March 11, 2019 3 min read

There is a reason millions of people travel to the mountains every winter, despite the heavy snowfall and freezing temperatures. Regardless of where you are from, there is a simple allure to these peaks around this time of year–we all love skiing. Ski season is a favorite for Olympic-level athletes all the way down to the family from Florida looking for a snowy getaway. It is an incredibly fun and exhilarating activity that is also relatively easy to pick up. Within a skiing trip or two, most of us can at least say we are adequate enough to ski at least half of the mountains out there. Sadly, this does not mean that we are out of harm's way.The knees are probably the most strained area during skiing. It is an activity performed predominantly in a slight squatting position, while your legs constantly absorb bumps and holes in the terrain ahead of you. This puts consistent stress on one of our body's main shock absorbers–the knees.Luckily, knee braces and sleeves can help you deal with the injury threat of activities like skiing. Here are some of the best options your knees will thank you for when you hit the slopes this winter.

Hinged Braces

Hinged braces feature a hard frame that surrounds the outside of the knee, yet still allow the wearer to have flexibility.
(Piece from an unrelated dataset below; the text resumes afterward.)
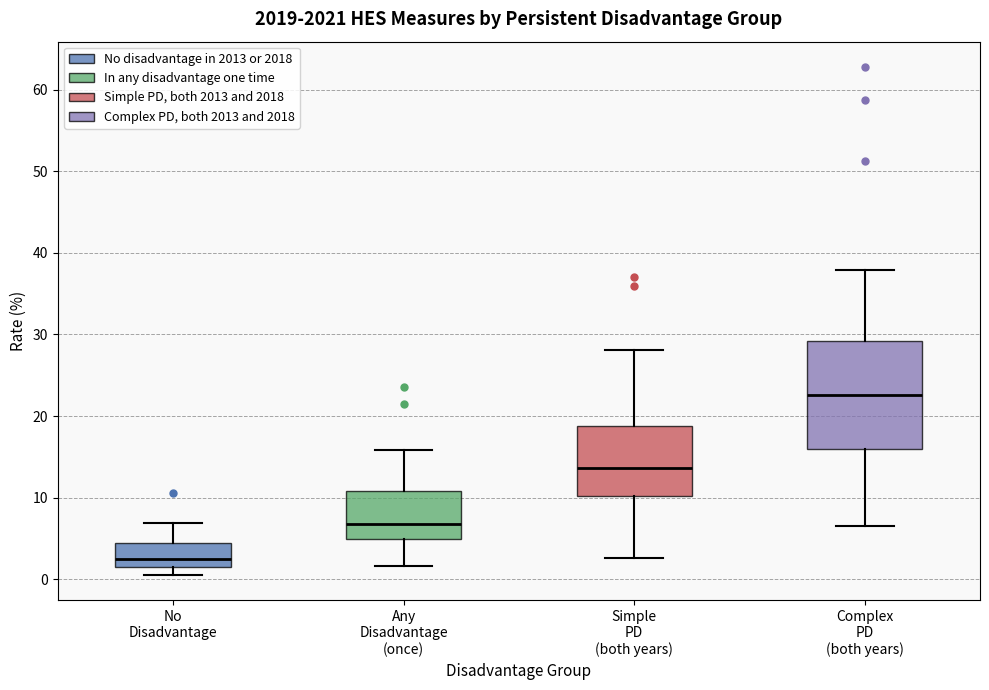

Reading left to right, read every box against the y-axis: the position of its median line, the range the box covers, and the ends of its whiskers. The values are not printed on the chart, so give them approximately, as read against the axis.

No Disadvantage: median 3, box 1 to 4, whiskers 1 (just below the box's lower edge) to 7
Any Disadvantage (once): median 7, box 5 to 11, whiskers 2 to 16
Simple PD (both years): median 14, box 10 to 19, whiskers 3 to 28
Complex PD (both years): median 23, box 16 to 29, whiskers 7 to 38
This framework is usually composed of metal or carbon fiber and is meant to minimize any lateral movement. This is why hinged braces are most common for people who are recovering from, or who have a history of, ACL, MCL or PCL injuries, which are major ligaments in the knee. They are often fitted for a person's specific knee, ensuring that there will be no more threats of further injury. The rapid and dynamic nature of skiing makes it very dangerous for those looking to avoid any side-to-side action. If you are recovering from surgery or have had a major knee operation in the past, it is best to don a solid, hinged knee brace.

Compression Sleeves

Compression sleeves focus on keeping a certain area warm and tight, which helps increase circulation to the body part. This increases its functionality, which in this case would be the knee. The compression sleeve is not meant for skiers who are recovering from or have had serious knee injuries but it is a great way to quell any soreness felt following a long day on the slopes. It also helps protect against the typical nagging ailments, such as arthritis and tendonitis. Plus, unlike hinged braces, sleeves can be worn on the right or the left leg. Simply pull it up on whichever knee is bothering you the most and enjoy a full day of skiing. They are flexible, warm and quick to put on/remove, making it an easy buy for skiers this winter.

Knee Supports

A knee support is very similar to an ordinary compression sleeve. It is easy to put on and take off and works its magic using the same type of compression to direct blood to help circulate more in a certain area. However, supports also offer some additional padding. The pads are usually centered around the patella (knee cap) and are generally made out of a thick, sturdy, rubbery gel-like substance that does wonders during an impact. Every skier has fallen, and you are no different. A knee support decreases your risk of injury by absorbing much of the blow when you inevitably go crashing into something.

Knee Strap

Knee straps are by far the smallest of these products. This strap simply wraps tightly across the patella and around the circumference of the knee. The knee strap is meant for those dealing with some tendonitis in this area, as it provides a little extra support when crouching down and when elevating (both very common in skiing). It is easily adjustable via a strap and is the most portable piece of equipment to take on your next skiing trip.

Don't Risk It

Please, resist the urge to be a hero during upcoming ski season. You are gaining nothing by refusing to protect yourself with the proper equipment and are only putting your own body in danger due to being stubborn. A proper knee brace can be the difference between calling it quits after the first day of skiing and making it to the finish line with a clean bill of health.